Trecho do documento
O banco americano, contudo, observa que Milei vem conquistando avanços no Legislativo, a despeito da baixa representatividade no Senado. “Permanecemos ‘overweight’ em títulos argentinos.”
Na avaliação da Goldman Sachs, a “aprovação da Lei Ônibus e de parte do pacote fiscal, embora diluídos consideravelmente em relação à proposta original, representa um marco positivo no reequilíbrio da economia argentina.”
O Itaú estimou que a nova legislação poderá aumentar em 0,5% do PIB o resultado fiscal esperado para este ano, com o superávit primário encerrando o ano em 2% do PIB. Em 2023 houve um déficit de 2,7% – ou seja, de um ano para o outro, haverá uma reversão de quase 5% do PIB.
O projeto tinha originalmente 660 artigos. Nas negociações, dois terços deles foram retirados; ainda assim, sobraram mais de 200 no texto final votado pelo Senado.
O texto deve favorecer a entrada de capital estrangeiro. Há incentivos tributários, por exemplo, para investimentos em projetos de petróleo, gás e mineração.
A Argentina precisa recompor suas reservas internacionais, e, para isso, procura atrair os dólares de grandes investidores internacionais.

Dados do exercício
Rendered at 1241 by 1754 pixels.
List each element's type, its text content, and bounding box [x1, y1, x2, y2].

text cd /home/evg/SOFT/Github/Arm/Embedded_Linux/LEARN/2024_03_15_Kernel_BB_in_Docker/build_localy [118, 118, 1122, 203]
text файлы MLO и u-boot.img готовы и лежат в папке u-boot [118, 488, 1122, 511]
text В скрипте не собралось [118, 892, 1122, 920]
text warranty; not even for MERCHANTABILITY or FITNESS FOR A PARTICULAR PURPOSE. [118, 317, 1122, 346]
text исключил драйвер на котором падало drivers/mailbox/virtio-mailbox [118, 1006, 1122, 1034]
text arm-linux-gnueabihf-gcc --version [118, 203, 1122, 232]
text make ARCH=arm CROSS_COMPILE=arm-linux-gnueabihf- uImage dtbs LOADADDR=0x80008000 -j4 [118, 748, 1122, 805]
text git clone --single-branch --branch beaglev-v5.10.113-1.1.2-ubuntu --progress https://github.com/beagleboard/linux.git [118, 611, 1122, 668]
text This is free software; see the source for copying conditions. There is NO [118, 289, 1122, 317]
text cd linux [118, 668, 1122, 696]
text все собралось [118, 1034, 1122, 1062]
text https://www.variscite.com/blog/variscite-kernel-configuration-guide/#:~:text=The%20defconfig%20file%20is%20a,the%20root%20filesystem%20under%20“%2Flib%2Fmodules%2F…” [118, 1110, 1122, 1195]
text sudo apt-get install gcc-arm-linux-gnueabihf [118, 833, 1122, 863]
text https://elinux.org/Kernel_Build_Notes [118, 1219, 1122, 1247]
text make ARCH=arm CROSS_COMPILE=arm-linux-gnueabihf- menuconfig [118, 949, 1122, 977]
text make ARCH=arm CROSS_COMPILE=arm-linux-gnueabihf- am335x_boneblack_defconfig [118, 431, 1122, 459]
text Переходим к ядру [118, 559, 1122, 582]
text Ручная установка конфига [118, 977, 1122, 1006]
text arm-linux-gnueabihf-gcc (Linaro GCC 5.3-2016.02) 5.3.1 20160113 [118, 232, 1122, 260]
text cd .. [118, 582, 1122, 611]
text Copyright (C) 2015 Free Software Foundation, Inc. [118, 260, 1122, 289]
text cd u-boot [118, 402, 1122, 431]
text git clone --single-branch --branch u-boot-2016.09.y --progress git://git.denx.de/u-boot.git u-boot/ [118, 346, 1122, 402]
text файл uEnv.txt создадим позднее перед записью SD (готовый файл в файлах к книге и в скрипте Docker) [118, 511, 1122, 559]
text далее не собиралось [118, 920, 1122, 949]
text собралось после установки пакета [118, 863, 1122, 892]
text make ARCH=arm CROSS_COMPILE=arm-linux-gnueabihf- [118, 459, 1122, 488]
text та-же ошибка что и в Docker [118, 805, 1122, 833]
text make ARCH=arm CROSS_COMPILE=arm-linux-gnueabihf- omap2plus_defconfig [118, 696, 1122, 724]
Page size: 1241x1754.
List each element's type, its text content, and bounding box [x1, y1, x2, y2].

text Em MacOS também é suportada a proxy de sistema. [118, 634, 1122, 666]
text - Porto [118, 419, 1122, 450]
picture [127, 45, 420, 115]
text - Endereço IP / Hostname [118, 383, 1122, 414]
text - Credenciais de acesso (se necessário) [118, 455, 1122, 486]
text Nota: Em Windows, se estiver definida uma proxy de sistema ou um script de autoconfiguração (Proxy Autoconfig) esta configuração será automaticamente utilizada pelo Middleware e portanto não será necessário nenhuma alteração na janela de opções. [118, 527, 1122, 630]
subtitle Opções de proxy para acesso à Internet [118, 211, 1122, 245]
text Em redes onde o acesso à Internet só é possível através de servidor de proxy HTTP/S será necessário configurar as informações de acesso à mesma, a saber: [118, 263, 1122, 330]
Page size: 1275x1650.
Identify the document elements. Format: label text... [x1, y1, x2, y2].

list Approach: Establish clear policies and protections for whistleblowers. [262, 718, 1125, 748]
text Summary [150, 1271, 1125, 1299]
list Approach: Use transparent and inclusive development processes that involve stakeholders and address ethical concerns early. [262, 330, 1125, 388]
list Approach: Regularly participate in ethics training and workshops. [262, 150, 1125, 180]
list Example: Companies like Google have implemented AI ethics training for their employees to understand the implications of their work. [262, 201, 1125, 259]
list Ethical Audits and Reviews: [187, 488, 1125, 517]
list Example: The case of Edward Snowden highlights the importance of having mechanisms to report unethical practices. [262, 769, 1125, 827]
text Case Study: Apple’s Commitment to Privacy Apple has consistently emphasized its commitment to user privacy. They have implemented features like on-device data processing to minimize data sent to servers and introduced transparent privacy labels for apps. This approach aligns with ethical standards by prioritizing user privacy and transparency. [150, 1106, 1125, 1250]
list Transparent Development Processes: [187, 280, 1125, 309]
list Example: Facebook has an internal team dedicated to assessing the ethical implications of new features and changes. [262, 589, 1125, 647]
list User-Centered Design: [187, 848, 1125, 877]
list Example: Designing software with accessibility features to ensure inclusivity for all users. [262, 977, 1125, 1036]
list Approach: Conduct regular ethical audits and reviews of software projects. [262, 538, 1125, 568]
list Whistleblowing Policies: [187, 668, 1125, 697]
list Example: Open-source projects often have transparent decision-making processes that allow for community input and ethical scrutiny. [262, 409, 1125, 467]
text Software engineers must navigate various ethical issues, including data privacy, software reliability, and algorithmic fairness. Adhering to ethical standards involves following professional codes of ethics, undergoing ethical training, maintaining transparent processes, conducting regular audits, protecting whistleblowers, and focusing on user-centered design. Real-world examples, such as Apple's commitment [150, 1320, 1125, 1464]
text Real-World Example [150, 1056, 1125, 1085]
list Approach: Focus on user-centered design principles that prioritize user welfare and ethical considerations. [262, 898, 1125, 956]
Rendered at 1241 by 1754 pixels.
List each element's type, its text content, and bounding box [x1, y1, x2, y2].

Instruções do exercício
Por favor, devolva na íntegra o trecho sobre a Lei Ônibus argentina, sem nenhuma alteração.

Resposta a seguir
O banco americano, contudo, observa que Milei vem conquistando avanços no Legislativo, a despeito da baixa representatividade no Senado. “Permanecemos ‘overweight’ em títulos argentinos.”
Na avaliação da Goldman Sachs, a “aprovação da Lei Ônibus e de parte do pacote fiscal, embora diluídos consideravelmente em relação à proposta original, representa um marco positivo no reequilíbrio da economia argentina.”
O Itaú estimou que a nova legislação poderá aumentar em 0,5% do PIB o resultado fiscal esperado para este ano, com o superávit primário encerrando o ano em 2% do PIB. Em 2023 houve um déficit de 2,7% – ou seja, de um ano para o outro, haverá uma reversão de quase 5% do PIB.
O projeto tinha originalmente 660 artigos. Nas negociações, dois terços deles foram retirados; ainda assim, sobraram mais de 200 no texto final votado pelo Senado.
O texto deve favorecer a entrada de capital estrangeiro. Há incentivos tributários, por exemplo, para investimentos em projetos de petróleo, gás e mineração.
A Argentina precisa recompor suas reservas internacionais, e, para isso, procura atrair os dólares de grandes investidores internacionais.